An Xiran asintió y dijo:
— Sí, Yaoyao es muy piadosa y se preocupa mucho por ella.

—Ya veo —Nan Yan no insistió más y dijo con calma—.

Cuarto Hermano, puedes volver por ahora.

Abuelo tiene a alguien cuidándome aquí.

An Xiran negó con la cabeza y sugirió:
— Me quedaré aquí.

Has tenido un día agotador hoy.

Vuelve y descansa.

Mañana, tomaré tu lugar.

—No es necesario.

Me quedaré aquí hoy, y tú puedes venir a relevarme mañana —Al ver la actitud resuelta de Nan Yan, An Xiran no insistió más.

Estuvo de acuerdo con su plan.

A través de la cámara en el pendiente de An Xiran, An Muyao observaba a Nan Yan con una expresión retorcida y sombría.

Sus labios se curvaron en una sonrisa siniestra.

No pasaría mucho tiempo antes de que Nan Yan se convirtiera en su cautiva, suplicando a sus pies por misericordia.

Sin embargo, An Muyao no podía evitar preguntarse por qué el señor James se había tomado tantas molestias en organizar que viniera aquí y le diera a Nan Yan esa botella de medicina.

Si Nan Yan lo había ofendido, le habría pedido que la matase.

Pero justo ahora, cuando llamó a James, él no mencionó ninguna instrucción específica para tratar con Nan Yan.

An Muyao no podía controlar el pensamiento de celos que cruzó su mente.

¡Creía que era la cara seductora y encantadora de Nan Yan la que había atraído a James!

¡Absolutamente no podía permitir que esa desdichada Nan Yan le quitara James!

Así que, antes de que James llegara, tenía que encontrar una oportunidad para arruinar la cara de Nan Yan.

An Muyao apretó el puño con malicia, sus ojos llenos de locura.

Tras dejar la habitación del hospital, An Xiran, Nan Yan recogió el té con leche y se dispuso a que lo examinaran en el laboratorio para averiguar qué estaba pasando con él.

—Hermana menor, parece que tienes algunas sospechas sobre tu Cuarto Hermano.

¿Has descubierto algo?

—Fu Yubai había estado observando a Nan Yan y notó que algo no estaba bien en su comportamiento hacia An Xiran.

Nan Yan giró el té con leche en su mano y dijo:
— Hay algunas cosas que necesito confirmar.

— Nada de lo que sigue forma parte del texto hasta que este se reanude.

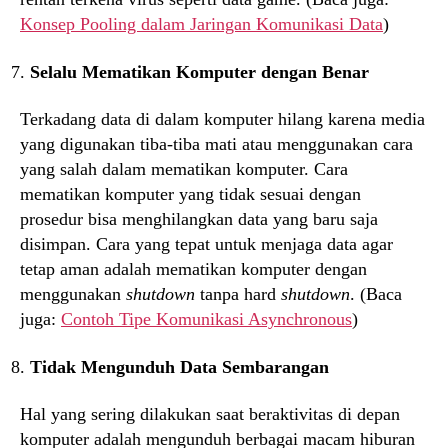
Konsep Pooling dalam Jaringan Komunikasi Data
)
Selalu Mematikan Komputer dengan Benar
Terkadang data di dalam komputer hilang karena media
yang digunakan tiba-tiba mati atau menggunakan cara
yang salah dalam mematikan komputer. Cara
mematikan komputer yang tidak sesuai dengan
prosedur bisa menghilangkan data yang baru saja
disimpan. Cara yang tepat untuk menjaga data agar
tetap aman adalah mematikan komputer dengan
menggunakan
shutdown
tanpa hard
shutdown
. (Baca
juga:
Contoh Tipe Komunikasi Asynchronous
)
Tidak Mengunduh Data Sembarangan
Hal yang sering dilakukan saat beraktivitas di depan
komputer adalah mengunduh berbagai macam hiburan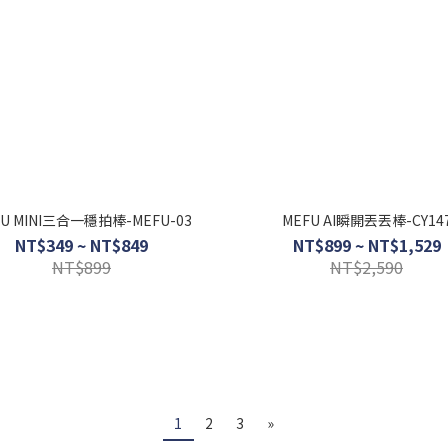
FU MINI三合一穩拍棒-MEFU-03
MEFU AI瞬開丟丟棒-CY14
NT$349 ~ NT$849
NT$899 ~ NT$1,529
NT$899
NT$2,590
1
2
3
»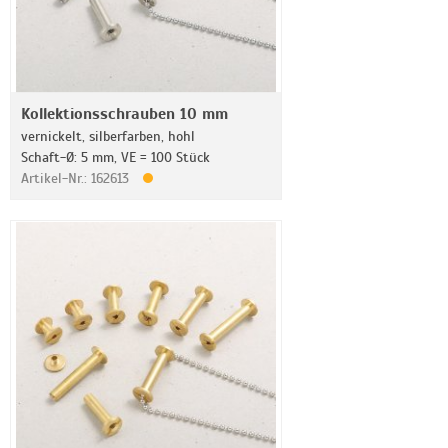
Kollektionsschrauben 10 mm
vernickelt, silberfarben, hohl
Schaft-Ø: 5 mm, VE = 100 Stück
Artikel-Nr.: 162613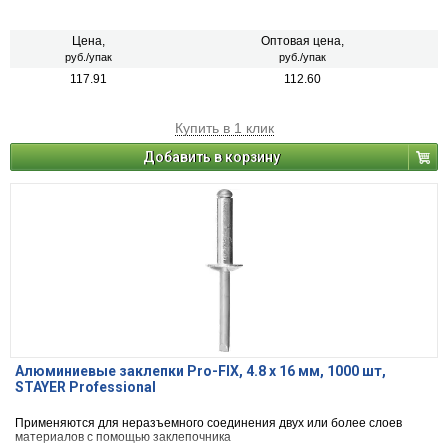
Цена,
Оптовая цена,
руб./упак
руб./упак
117.91
112.60
Купить в 1 клик
Добавить в корзину
Алюминиевые заклепки Pro-FIX, 4.8 х 16 мм, 1000 шт,
STAYER Professional
Применяются для неразъемного соединения двух или более слоев
материалов с помощью заклепочника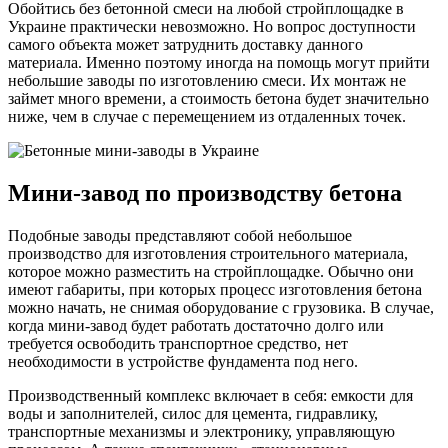
Обойтись без бетонной смеси на любой стройплощадке в
Украине практически невозможно. Но вопрос доступности
самого объекта может затруднить доставку данного
материала. Именно поэтому иногда на помощь могут прийти
небольшие заводы по изготовлению смеси. Их монтаж не
займет много времени, а стоимость бетона будет значительно
ниже, чем в случае с перемещением из отдаленных точек.
Мини-завод по производству бетона
Подобные заводы представляют собой небольшое
производство для изготовления строительного материала,
которое можно разместить на стройплощадке. Обычно они
имеют габариты, при которых процесс изготовления бетона
можно начать, не снимая оборудование с грузовика. В случае,
когда мини-завод будет работать достаточно долго или
требуется освободить транспортное средство, нет
необходимости в устройстве фундамента под него.
Производственный комплекс включает в себя: емкости для
воды и заполнителей, силос для цемента, гидравлику,
транспортные механизмы и электронику, управляющую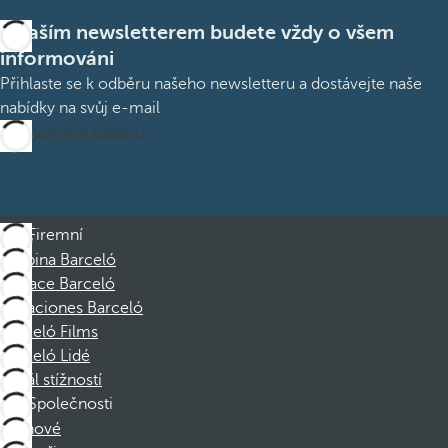
S naším newsletterem budete vždy o všem
informováni
Přihlaste se k odběru našeho newsletteru a dostávejte naše
nabídky na svůj e-mail
Přihlásit se k odběru
Firemní
Skupina Barceló
Nadace Barceló
Vacaciones Barceló
Barceló Films
Barceló Lidé
Kanál stížností
Společnosti
Členové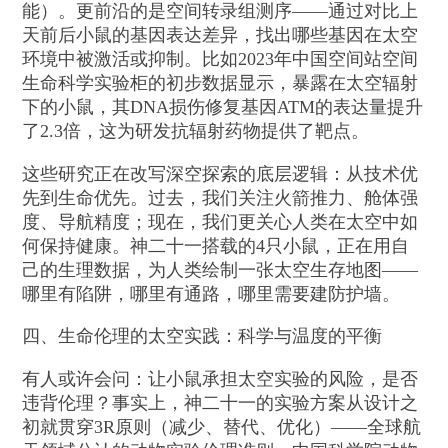
能）。更前沿的是空间转录组测序——通过对比上
天前后小鼠的基因表达差异，找出哪些基因在太空
环境中被激活或抑制。比如2023年中国空间站空间
生命科学实验柜的初步数据显示，暴露在太空辐射
下的小鼠，其DNA损伤修复基因ATM的表达量提升
了2.3倍，这为研发抗辐射药物提供了靶点。
这些研究正在改写深空探索的底层逻辑：从技术优
先到生命优先。过去，我们关注火箭推力、舱体强
度、导航精度；现在，我们更关心人类在太空中如
何保持健康。神二十一搭载的4只小鼠，正在用自
己的生理数据，为人类绘制一张太空生存地图——
哪里有陷阱，哪里有通路，哪里需要建防护墙。
四、生命伦理的太空实践：科学与温度的平衡
有人或许会问：让小鼠承担太空实验的风险，是否
违背伦理？事实上，神二十一的实验方案从设计之
初就贯穿3R原则（减少、替代、优化）——全球航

Tercer Hermano, recuerdo que tus habilidades de rastreo son excelentes.

¿Puedes hacerme un favor?

—¿Qué necesitas?

—Ayúdame a rastrear al Cuarto Hermano.

Necesito saber con quién se encuentra y qué conversaciones tiene después de salir del hospital —Claro”.

Apenas dos minutos después de que An Xiran se fuera, Fu Yubai acordó con la solicitud de Nan Yan y lo siguió.